A Metabolomic Investigation of 2‐amino‐1‐methyl‐6‐phenylimidazo[4,5‐b]pyridine (PhIP) Metabolism in the Mouse

PhIP is a potent rodent carcinogen and a potential human carcinogen because of its existence in the normal human diet. Several major PhIP metabolites were identified, including N2‐OH‐PhIP, 4′‐OH‐PhIP, 5‐OH‐PhIP and their corresponding glucuronide and sulfate conjugates. Among these, N2‐OH‐PhIP is the precursor metabolite that can further be transformed into a genotoxic species by O‐acetylation or O‐sulfation. In vitro data support the view that CYP1A2 is the major enzyme responsible for formation of N2‐OH‐PhIP. However, disruption of the mouse Cyp1a2 gene failed to inhibit the PhIP‐induced carcinogenesis.

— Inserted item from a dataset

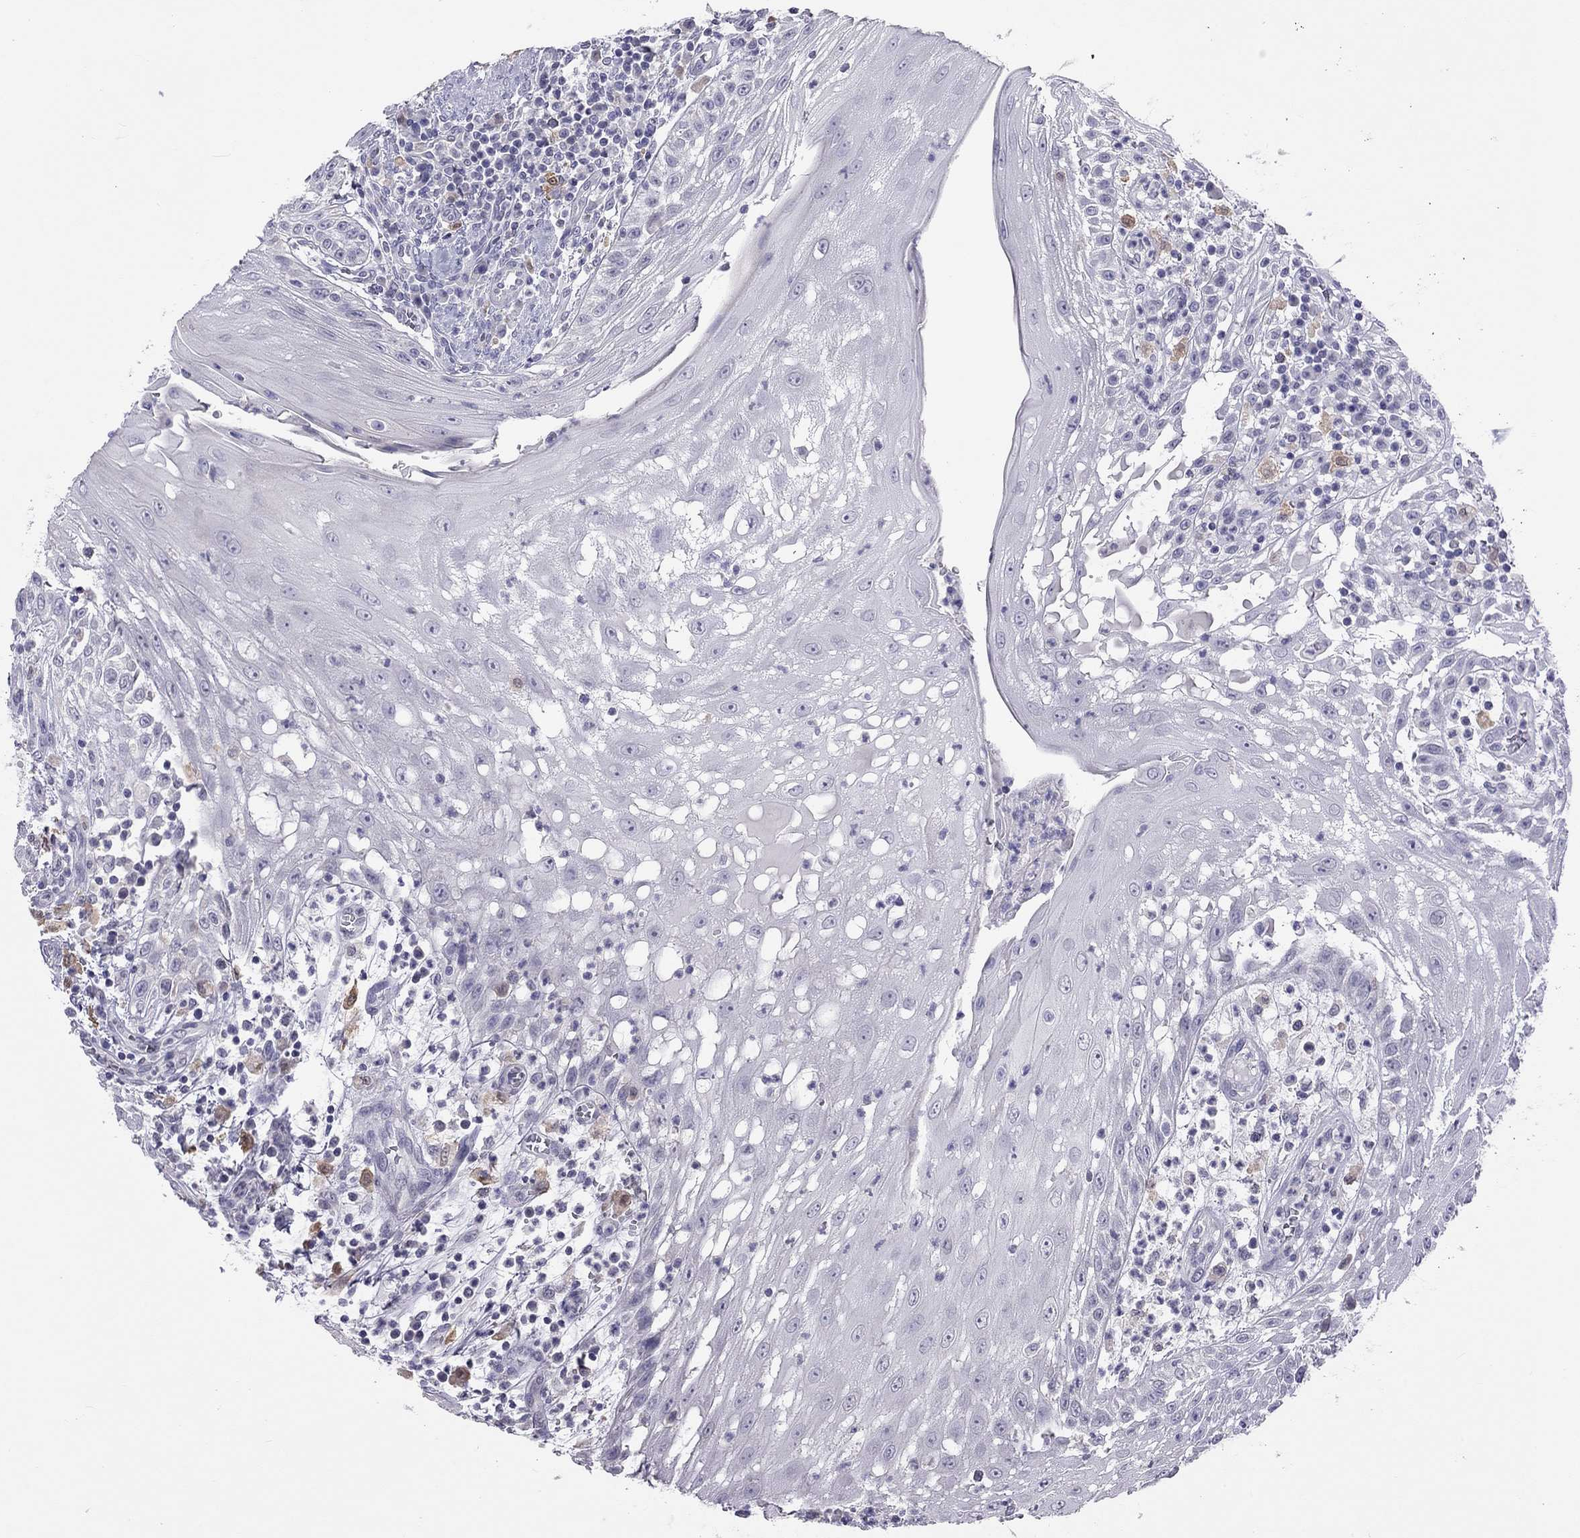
{"staining": {"intensity": "negative", "quantity": "none", "location": "none"}, "tissue": "head and neck cancer", "cell_type": "Tumor cells", "image_type": "cancer", "snomed": [{"axis": "morphology", "description": "Squamous cell carcinoma, NOS"}, {"axis": "topography", "description": "Oral tissue"}, {"axis": "topography", "description": "Head-Neck"}], "caption": "This is a image of immunohistochemistry staining of head and neck squamous cell carcinoma, which shows no positivity in tumor cells. Brightfield microscopy of IHC stained with DAB (3,3'-diaminobenzidine) (brown) and hematoxylin (blue), captured at high magnification.", "gene": "PPP1R3A", "patient": {"sex": "male", "age": 58}}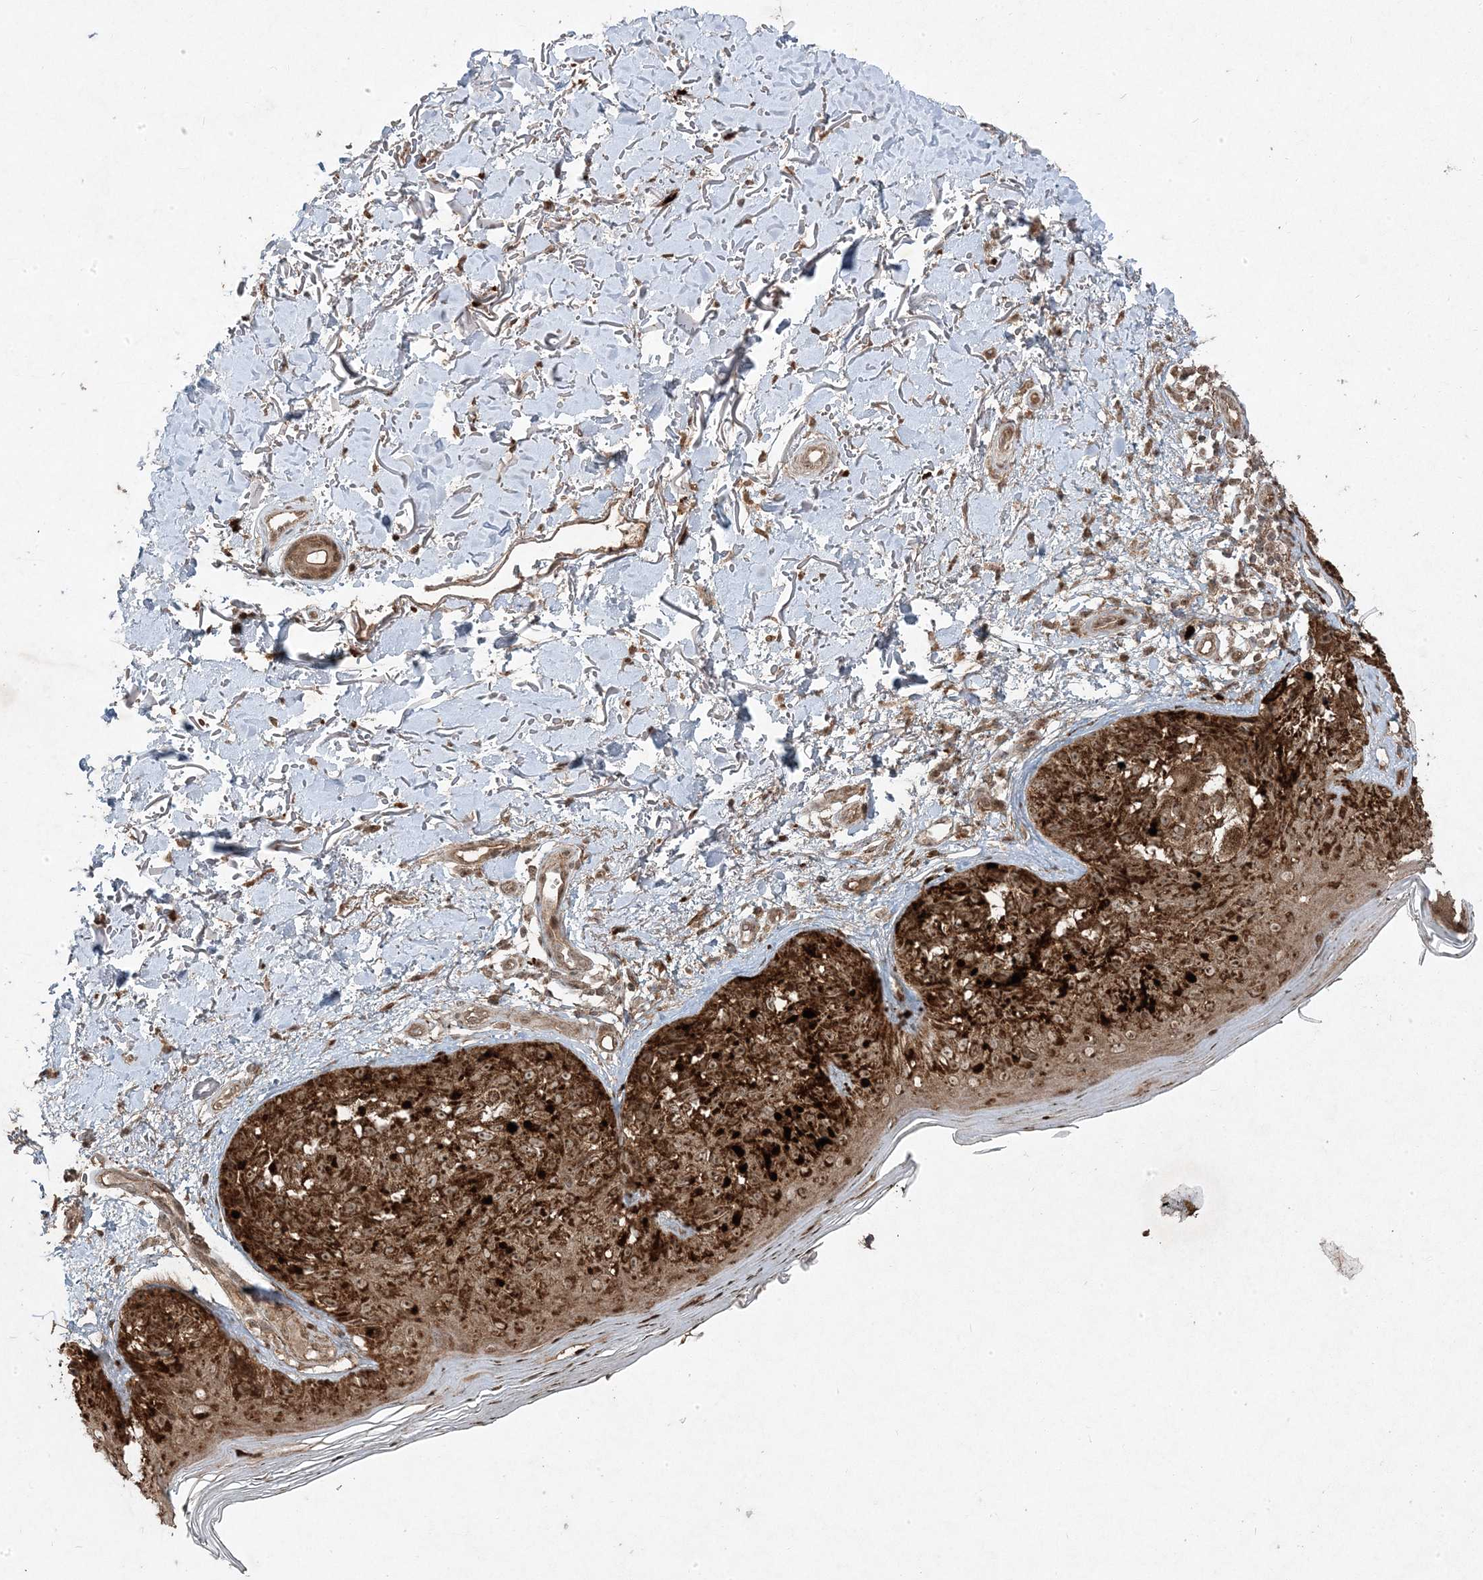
{"staining": {"intensity": "strong", "quantity": ">75%", "location": "cytoplasmic/membranous,nuclear"}, "tissue": "melanoma", "cell_type": "Tumor cells", "image_type": "cancer", "snomed": [{"axis": "morphology", "description": "Malignant melanoma, NOS"}, {"axis": "topography", "description": "Skin"}], "caption": "Immunohistochemical staining of malignant melanoma reveals high levels of strong cytoplasmic/membranous and nuclear protein positivity in about >75% of tumor cells.", "gene": "PLEKHM2", "patient": {"sex": "female", "age": 50}}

To investigate the mechanism underlying this observation, the metabolism of PhIP in wild‐type, Cyp1a2‐null and CYP1A2‐humanized mice was examined using LC‐MS‐based metabolomics, and the relative abundance of major PhIP metabolites was further quantified by a radio‐HPLC assay. Furthermore, genotoxicity of PhIP in three mouse lines was evaluated by measuring DNA adduct levels in liver, lung, colon and mammary gland. From the metabolomic analysis, 17 urinary PhIP metabolites, including 8 novel metabolites, were identified and structurally elucidated. The profiles of PhIP metabolism in three CYP1A2 animal models confirmed the importance of CYP1A2 and the human‐mouse interspecies difference on the catalytic activity of CYP1A2. In addition, the results also showed that Cyp1a2‐null mice still possess significant N2‐hydroxylation and DNA adduction activities, which are partially attributed to mouse CYP2C enzymes as revealed by in vitro microsome and recombinant CYP incubations, and antibody inhibition experiments.